Metro

Landlord suing everyone he can to end dirt-cheap rent loophole

A fed-up Manhattan landlord — who became the target of savvy cabbies using a legal loophole to land dirt-cheap apartments in his building near the High Line — is suing the state, city and one of the residents to end the scheme.

The owner of the Chelsea Highline Hotel, at 184 11th Ave., says the way the courts have interpreted laws related to buildings like his former SRO is “unconstitutional” and “tantamount to taking property without due process.”

In one recent ruling, Manhattan Housing Court Judge Sabrina Kraus granted cabby Hamidou Guira a lifelong $226-a-month lease after he stayed just one night at the hotel.

A little-known section of the city rent-stabilization law says an SRO occupant who “requests a lease of six months or more . . . shall be a permanent tenant.”

Kraus’ decision means others could claim rights to units for next to nothing, according to court papers filed by building owner Skybox Chelsea LLC. The entity is controlled by Israeli real-estate developer John Leitersdorf and partner John Jacobsen, according to a source familiar with the building.

Hamidou Guira

Guira was followed by TLC-licensed driver Oltimdje Ouattara, who is also trying to land a permanent place in the building.

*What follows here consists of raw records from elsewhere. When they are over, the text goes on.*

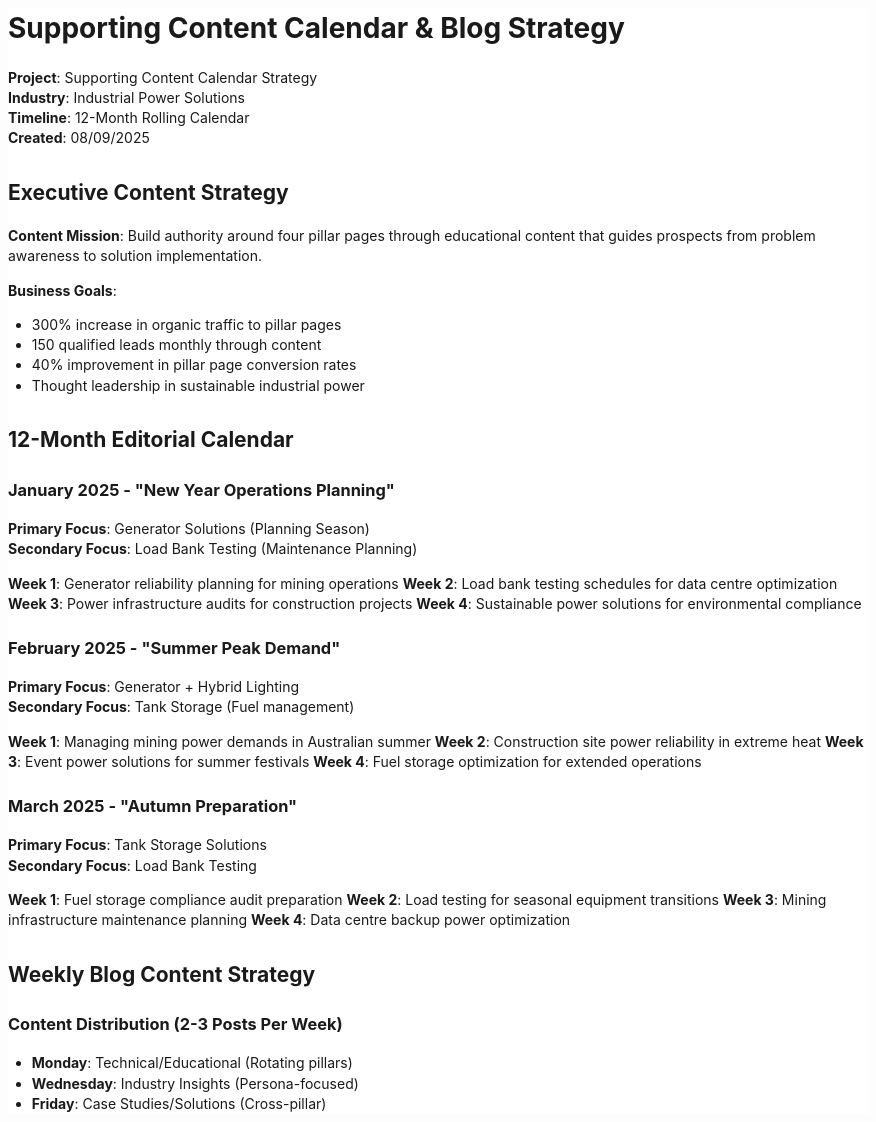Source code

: # Supporting Content Calendar & Blog Strategy

**Project**: Supporting Content Calendar Strategy  
**Industry**: Industrial Power Solutions  
**Timeline**: 12-Month Rolling Calendar  
**Created**: 08/09/2025

## Executive Content Strategy

**Content Mission**: Build authority around four pillar pages through educational content that guides prospects from problem awareness to solution implementation.

**Business Goals**: 
- 300% increase in organic traffic to pillar pages
- 150 qualified leads monthly through content
- 40% improvement in pillar page conversion rates
- Thought leadership in sustainable industrial power

## 12-Month Editorial Calendar

### January 2025 - "New Year Operations Planning"
**Primary Focus**: Generator Solutions (Planning Season)  
**Secondary Focus**: Load Bank Testing (Maintenance Planning)

**Week 1**: Generator reliability planning for mining operations
**Week 2**: Load bank testing schedules for data centre optimization
**Week 3**: Power infrastructure audits for construction projects
**Week 4**: Sustainable power solutions for environmental compliance

### February 2025 - "Summer Peak Demand"
**Primary Focus**: Generator + Hybrid Lighting  
**Secondary Focus**: Tank Storage (Fuel management)

**Week 1**: Managing mining power demands in Australian summer
**Week 2**: Construction site power reliability in extreme heat
**Week 3**: Event power solutions for summer festivals
**Week 4**: Fuel storage optimization for extended operations

### March 2025 - "Autumn Preparation"
**Primary Focus**: Tank Storage Solutions  
**Secondary Focus**: Load Bank Testing

**Week 1**: Fuel storage compliance audit preparation
**Week 2**: Load testing for seasonal equipment transitions
**Week 3**: Mining infrastructure maintenance planning
**Week 4**: Data centre backup power optimization

## Weekly Blog Content Strategy

### Content Distribution (2-3 Posts Per Week)
- **Monday**: Technical/Educational (Rotating pillars)
- **Wednesday**: Industry Insights (Persona-focused)
- **Friday**: Case Studies/Solutions (Cross-pillar)
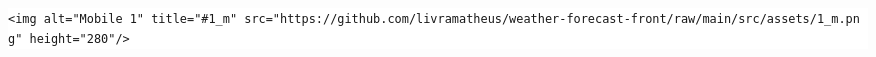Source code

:     <img alt="Mobile 1" title="#1_m" src="https://github.com/livramatheus/weather-forecast-front/raw/main/src/assets/1_m.png" height="280"/>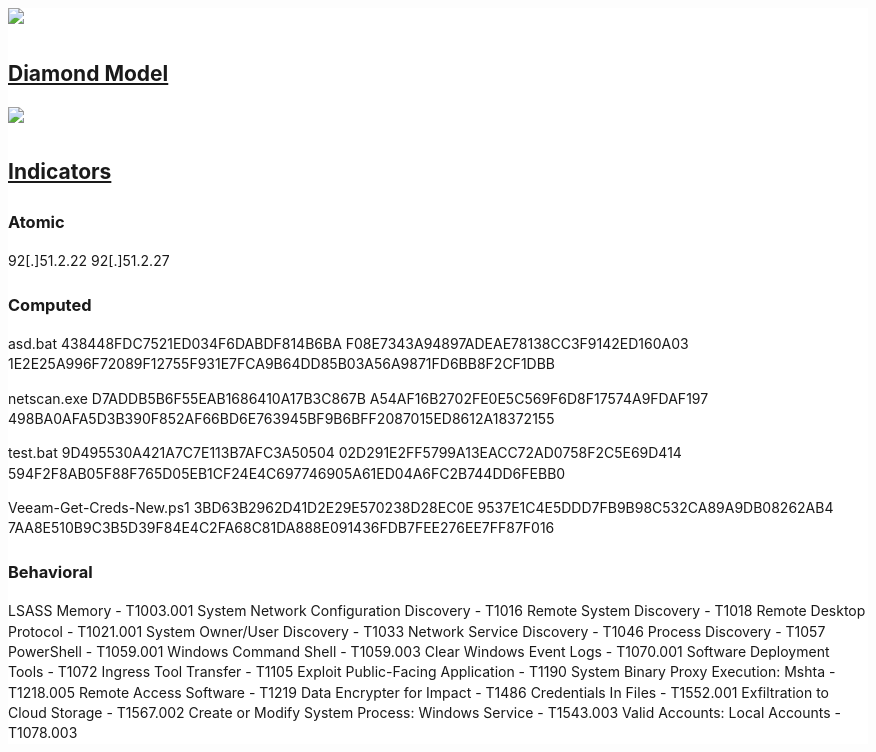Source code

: [![](https://thedfirreport.com/wp-content/uploads/2025/02/27244_071.png)](https://thedfirreport.com/wp-content/uploads/2025/02/27244_071.png)

## [Diamond Model](https://thedfirreport.com/2025/02/24/confluence-exploit-leads-to-lockbit-ransomware/#diamond-model)

[![](https://thedfirreport.com/wp-content/uploads/2025/02/27244_072.png)](https://thedfirreport.com/wp-content/uploads/2025/02/27244_072.png)

## [Indicators](https://thedfirreport.com/2025/02/24/confluence-exploit-leads-to-lockbit-ransomware/#indicators)

### Atomic

92[.]51.2.22
92[.]51.2.27

### Computed

asd.bat
438448FDC7521ED034F6DABDF814B6BA
F08E7343A94897ADEAE78138CC3F9142ED160A03
1E2E25A996F72089F12755F931E7FCA9B64DD85B03A56A9871FD6BB8F2CF1DBB

netscan.exe
D7ADDB5B6F55EAB1686410A17B3C867B
A54AF16B2702FE0E5C569F6D8F17574A9FDAF197
498BA0AFA5D3B390F852AF66BD6E763945BF9B6BFF2087015ED8612A18372155

test.bat
9D495530A421A7C7E113B7AFC3A50504
02D291E2FF5799A13EACC72AD0758F2C5E69D414
594F2F8AB05F88F765D05EB1CF24E4C697746905A61ED04A6FC2B744DD6FEBB0

Veeam-Get-Creds-New.ps1
3BD63B2962D41D2E29E570238D28EC0E
9537E1C4E5DDD7FB9B98C532CA89A9DB08262AB4
7AA8E510B9C3B5D39F84E4C2FA68C81DA888E091436FDB7FEE276EE7FF87F016

### Behavioral

LSASS Memory - T1003.001
System Network Configuration Discovery - T1016
Remote System Discovery - T1018
Remote Desktop Protocol - T1021.001
System Owner/User Discovery - T1033
Network Service Discovery - T1046
Process Discovery - T1057
PowerShell - T1059.001
Windows Command Shell - T1059.003
Clear Windows Event Logs - T1070.001
Software Deployment Tools - T1072
Ingress Tool Transfer - T1105
Exploit Public-Facing Application - T1190
System Binary Proxy Execution: Mshta - T1218.005
Remote Access Software - T1219
Data Encrypter for Impact - T1486
Credentials In Files - T1552.001
Exfiltration to Cloud Storage - T1567.002
Create or Modify System Process: Windows Service - T1543.003
Valid Accounts: Local Accounts - T1078.003
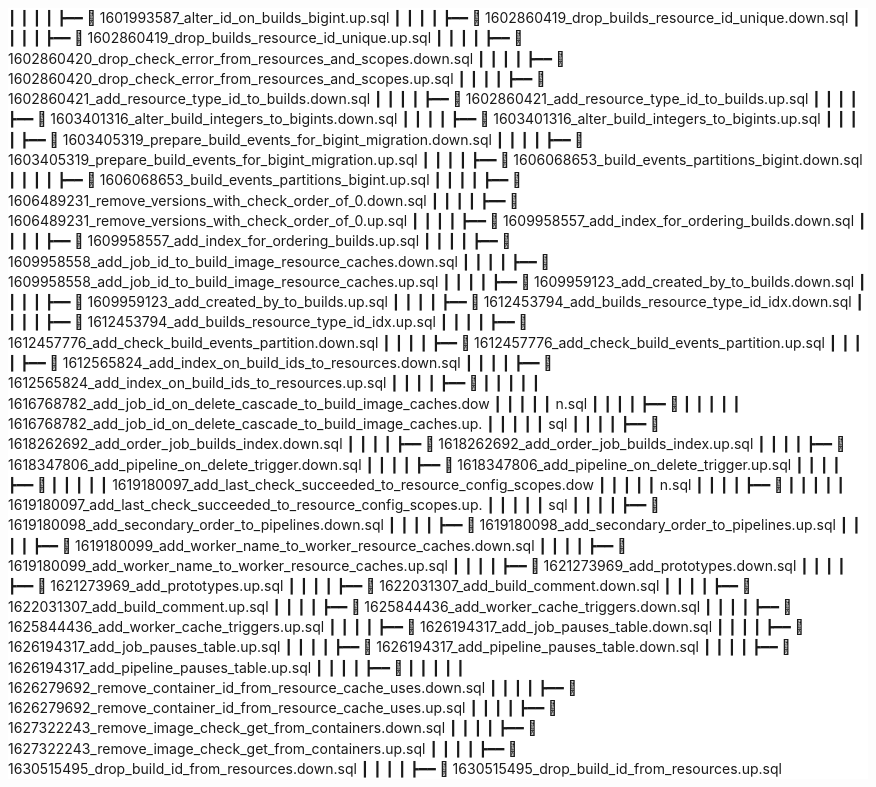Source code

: ┃   ┃   ┃   ┃   ┣━━ 📄 1601993587_alter_id_on_builds_bigint.up.sql
┃   ┃   ┃   ┃   ┣━━ 📄 1602860419_drop_builds_resource_id_unique.down.sql
┃   ┃   ┃   ┃   ┣━━ 📄 1602860419_drop_builds_resource_id_unique.up.sql
┃   ┃   ┃   ┃   ┣━━ 📄 1602860420_drop_check_error_from_resources_and_scopes.down.sql
┃   ┃   ┃   ┃   ┣━━ 📄 1602860420_drop_check_error_from_resources_and_scopes.up.sql
┃   ┃   ┃   ┃   ┣━━ 📄 1602860421_add_resource_type_id_to_builds.down.sql
┃   ┃   ┃   ┃   ┣━━ 📄 1602860421_add_resource_type_id_to_builds.up.sql
┃   ┃   ┃   ┃   ┣━━ 📄 1603401316_alter_build_integers_to_bigints.down.sql
┃   ┃   ┃   ┃   ┣━━ 📄 1603401316_alter_build_integers_to_bigints.up.sql
┃   ┃   ┃   ┃   ┣━━ 📄 1603405319_prepare_build_events_for_bigint_migration.down.sql
┃   ┃   ┃   ┃   ┣━━ 📄 1603405319_prepare_build_events_for_bigint_migration.up.sql
┃   ┃   ┃   ┃   ┣━━ 📄 1606068653_build_events_partitions_bigint.down.sql
┃   ┃   ┃   ┃   ┣━━ 📄 1606068653_build_events_partitions_bigint.up.sql
┃   ┃   ┃   ┃   ┣━━ 📄 1606489231_remove_versions_with_check_order_of_0.down.sql
┃   ┃   ┃   ┃   ┣━━ 📄 1606489231_remove_versions_with_check_order_of_0.up.sql
┃   ┃   ┃   ┃   ┣━━ 📄 1609958557_add_index_for_ordering_builds.down.sql
┃   ┃   ┃   ┃   ┣━━ 📄 1609958557_add_index_for_ordering_builds.up.sql
┃   ┃   ┃   ┃   ┣━━ 📄 1609958558_add_job_id_to_build_image_resource_caches.down.sql
┃   ┃   ┃   ┃   ┣━━ 📄 1609958558_add_job_id_to_build_image_resource_caches.up.sql
┃   ┃   ┃   ┃   ┣━━ 📄 1609959123_add_created_by_to_builds.down.sql
┃   ┃   ┃   ┃   ┣━━ 📄 1609959123_add_created_by_to_builds.up.sql
┃   ┃   ┃   ┃   ┣━━ 📄 1612453794_add_builds_resource_type_id_idx.down.sql
┃   ┃   ┃   ┃   ┣━━ 📄 1612453794_add_builds_resource_type_id_idx.up.sql
┃   ┃   ┃   ┃   ┣━━ 📄 1612457776_add_check_build_events_partition.down.sql
┃   ┃   ┃   ┃   ┣━━ 📄 1612457776_add_check_build_events_partition.up.sql
┃   ┃   ┃   ┃   ┣━━ 📄 1612565824_add_index_on_build_ids_to_resources.down.sql
┃   ┃   ┃   ┃   ┣━━ 📄 1612565824_add_index_on_build_ids_to_resources.up.sql
┃   ┃   ┃   ┃   ┣━━ 📄 
┃   ┃   ┃   ┃   ┃   1616768782_add_job_id_on_delete_cascade_to_build_image_caches.dow
┃   ┃   ┃   ┃   ┃   n.sql
┃   ┃   ┃   ┃   ┣━━ 📄 
┃   ┃   ┃   ┃   ┃   1616768782_add_job_id_on_delete_cascade_to_build_image_caches.up.
┃   ┃   ┃   ┃   ┃   sql
┃   ┃   ┃   ┃   ┣━━ 📄 1618262692_add_order_job_builds_index.down.sql
┃   ┃   ┃   ┃   ┣━━ 📄 1618262692_add_order_job_builds_index.up.sql
┃   ┃   ┃   ┃   ┣━━ 📄 1618347806_add_pipeline_on_delete_trigger.down.sql
┃   ┃   ┃   ┃   ┣━━ 📄 1618347806_add_pipeline_on_delete_trigger.up.sql
┃   ┃   ┃   ┃   ┣━━ 📄 
┃   ┃   ┃   ┃   ┃   1619180097_add_last_check_succeeded_to_resource_config_scopes.dow
┃   ┃   ┃   ┃   ┃   n.sql
┃   ┃   ┃   ┃   ┣━━ 📄 
┃   ┃   ┃   ┃   ┃   1619180097_add_last_check_succeeded_to_resource_config_scopes.up.
┃   ┃   ┃   ┃   ┃   sql
┃   ┃   ┃   ┃   ┣━━ 📄 1619180098_add_secondary_order_to_pipelines.down.sql
┃   ┃   ┃   ┃   ┣━━ 📄 1619180098_add_secondary_order_to_pipelines.up.sql
┃   ┃   ┃   ┃   ┣━━ 📄 1619180099_add_worker_name_to_worker_resource_caches.down.sql
┃   ┃   ┃   ┃   ┣━━ 📄 1619180099_add_worker_name_to_worker_resource_caches.up.sql
┃   ┃   ┃   ┃   ┣━━ 📄 1621273969_add_prototypes.down.sql
┃   ┃   ┃   ┃   ┣━━ 📄 1621273969_add_prototypes.up.sql
┃   ┃   ┃   ┃   ┣━━ 📄 1622031307_add_build_comment.down.sql
┃   ┃   ┃   ┃   ┣━━ 📄 1622031307_add_build_comment.up.sql
┃   ┃   ┃   ┃   ┣━━ 📄 1625844436_add_worker_cache_triggers.down.sql
┃   ┃   ┃   ┃   ┣━━ 📄 1625844436_add_worker_cache_triggers.up.sql
┃   ┃   ┃   ┃   ┣━━ 📄 1626194317_add_job_pauses_table.down.sql
┃   ┃   ┃   ┃   ┣━━ 📄 1626194317_add_job_pauses_table.up.sql
┃   ┃   ┃   ┃   ┣━━ 📄 1626194317_add_pipeline_pauses_table.down.sql
┃   ┃   ┃   ┃   ┣━━ 📄 1626194317_add_pipeline_pauses_table.up.sql
┃   ┃   ┃   ┃   ┣━━ 📄 
┃   ┃   ┃   ┃   ┃   1626279692_remove_container_id_from_resource_cache_uses.down.sql
┃   ┃   ┃   ┃   ┣━━ 📄 1626279692_remove_container_id_from_resource_cache_uses.up.sql
┃   ┃   ┃   ┃   ┣━━ 📄 1627322243_remove_image_check_get_from_containers.down.sql
┃   ┃   ┃   ┃   ┣━━ 📄 1627322243_remove_image_check_get_from_containers.up.sql
┃   ┃   ┃   ┃   ┣━━ 📄 1630515495_drop_build_id_from_resources.down.sql
┃   ┃   ┃   ┃   ┣━━ 📄 1630515495_drop_build_id_from_resources.up.sql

In a neighborhood where studio rents top $3,000, he could wind up paying nothing, since the apartment has no record with the state. The listed rent for his unit, 201, is zero, the suit says.

“It is unfathomable that such an outcome was ­intended by the drafters of these various sections of the code,” the suit says.

Leitersdorf’s suit says Joe Stevens, a longtime resident and cabdriver, is “a self-styled crusader against the project [who] has made a name for himself by attracting individuals new to the state (and sometimes the country), advising them to seek permanent residency at Chelsea Highline.”

Stevens, who pays just over $200 rent for his unit, has told The Post he steers people to low-cost housing.

Ouattara is due in court later this month before Judge Kraus to fight for the room, from which he was evicted by the landlord.

The case to close the rent loophole will continue in October.